* [Task] Your answer must be an exact copy of the lines below, from the first through the one with "X-1900001Y-2250002D01*", with no pictures.
——————
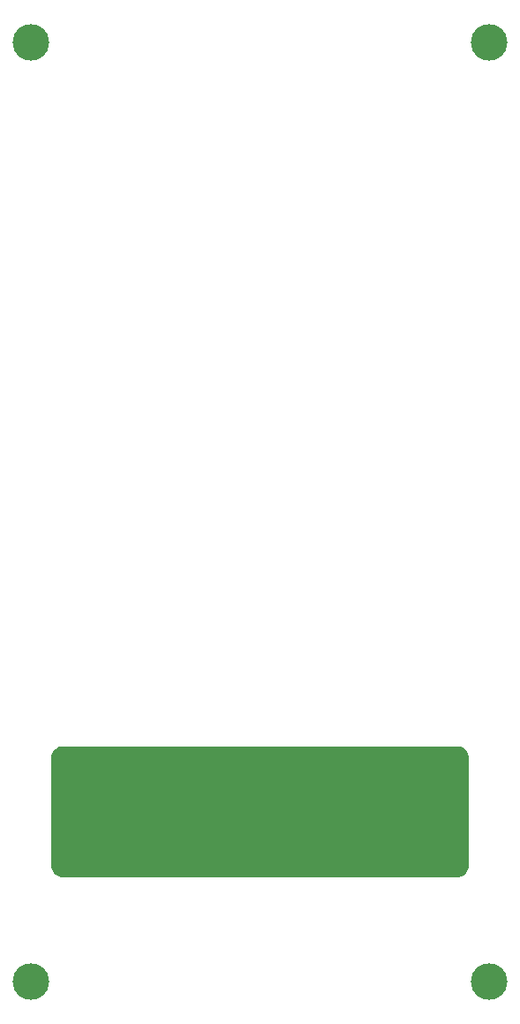
<source format=gbr>
%TF.GenerationSoftware,Altium Limited,Altium Designer,22.5.1 (42)*%
G04 Layer_Color=0*
%FSLAX45Y45*%
%MOMM*%
%TF.SameCoordinates,2641221E-3FAC-4475-AA3C-923D0AF84551*%
%TF.FilePolarity,Positive*%
%TF.FileFunction,NonPlated,1,2,NPTH,Drill*%
%TF.Part,Single*%
G01*
G75*
%TA.AperFunction,OtherDrill,Pad Free-0 (-22.00001mm,45.00501mm)*%
%ADD50C,3.50000*%
%TA.AperFunction,OtherDrill,Pad Free-0 (21.99999mm,45.00501mm)*%
%ADD51C,3.50000*%
%TA.AperFunction,OtherDrill,Pad Free-0 (21.99999mm,-44.99499mm)*%
%ADD52C,3.50000*%
%TA.AperFunction,OtherDrill,Pad Free-0 (-22.00001mm,-44.99499mm)*%
%ADD53C,3.50000*%
G36*
X-1900000Y-3500000D02*
X-1909849Y-3500000D01*
X-1929169Y-3496158D01*
X-1947368Y-3488620D01*
X-1963746Y-3477677D01*
X-1977675Y-3463748D01*
X-1988619Y-3447370D01*
X-1996157Y-3429171D01*
X-2000000Y-3409852D01*
X-2000000Y-3400003D01*
X-2000000Y-3400001D01*
Y-2350000D01*
X-2000000Y-2340151D01*
X-1996157Y-2320832D01*
X-1988619Y-2302633D01*
X-1977675Y-2286255D01*
X-1963746Y-2272326D01*
X-1947368Y-2261382D01*
X-1929169Y-2253844D01*
X-1909850Y-2250001D01*
X-1900001Y-2250002D01*
X-1900000Y-2250001D01*
X1900000Y-2250001D01*
X1909849Y-2250000D01*
X1929169Y-2253843D01*
X1947368Y-2261381D01*
X1963747Y-2272325D01*
X1977675Y-2286253D01*
X1988619Y-2302632D01*
X1996157Y-2320831D01*
X2000000Y-2340151D01*
X2000000Y-2350000D01*
X2000000Y-2350000D01*
X2000000Y-3400000D01*
X2000000Y-3409849D01*
X1996158Y-3429170D01*
X1988620Y-3447369D01*
X1977676Y-3463747D01*
X1963747Y-3477677D01*
X1947368Y-3488620D01*
X1929169Y-3496158D01*
X1909849Y-3500001D01*
X1900000Y-3500000D01*
X1900000D01*
X-1900000D01*
D02*
G37*
D50*
X-2200001Y4500501D02*
D03*
D51*
X2199999D02*
D03*
D52*
Y-4499499D02*
D03*
D53*
X-2200001D02*
D03*
%TF.MD5,22ea27c6fc6588e6d26ae6fdca2b6792*%
M02*

</source>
——————
* [Answer box]
<source format=gbr>
%TF.GenerationSoftware,Altium Limited,Altium Designer,22.5.1 (42)*%
G04 Layer_Color=0*
%FSLAX45Y45*%
%MOMM*%
%TF.SameCoordinates,2641221E-3FAC-4475-AA3C-923D0AF84551*%
%TF.FilePolarity,Positive*%
%TF.FileFunction,NonPlated,1,2,NPTH,Drill*%
%TF.Part,Single*%
G01*
G75*
%TA.AperFunction,OtherDrill,Pad Free-0 (-22.00001mm,45.00501mm)*%
%ADD50C,3.50000*%
%TA.AperFunction,OtherDrill,Pad Free-0 (21.99999mm,45.00501mm)*%
%ADD51C,3.50000*%
%TA.AperFunction,OtherDrill,Pad Free-0 (21.99999mm,-44.99499mm)*%
%ADD52C,3.50000*%
%TA.AperFunction,OtherDrill,Pad Free-0 (-22.00001mm,-44.99499mm)*%
%ADD53C,3.50000*%
G36*
X-1900000Y-3500000D02*
X-1909849Y-3500000D01*
X-1929169Y-3496158D01*
X-1947368Y-3488620D01*
X-1963746Y-3477677D01*
X-1977675Y-3463748D01*
X-1988619Y-3447370D01*
X-1996157Y-3429171D01*
X-2000000Y-3409852D01*
X-2000000Y-3400003D01*
X-2000000Y-3400001D01*
Y-2350000D01*
X-2000000Y-2340151D01*
X-1996157Y-2320832D01*
X-1988619Y-2302633D01*
X-1977675Y-2286255D01*
X-1963746Y-2272326D01*
X-1947368Y-2261382D01*
X-1929169Y-2253844D01*
X-1909850Y-2250001D01*
X-1900001Y-2250002D01*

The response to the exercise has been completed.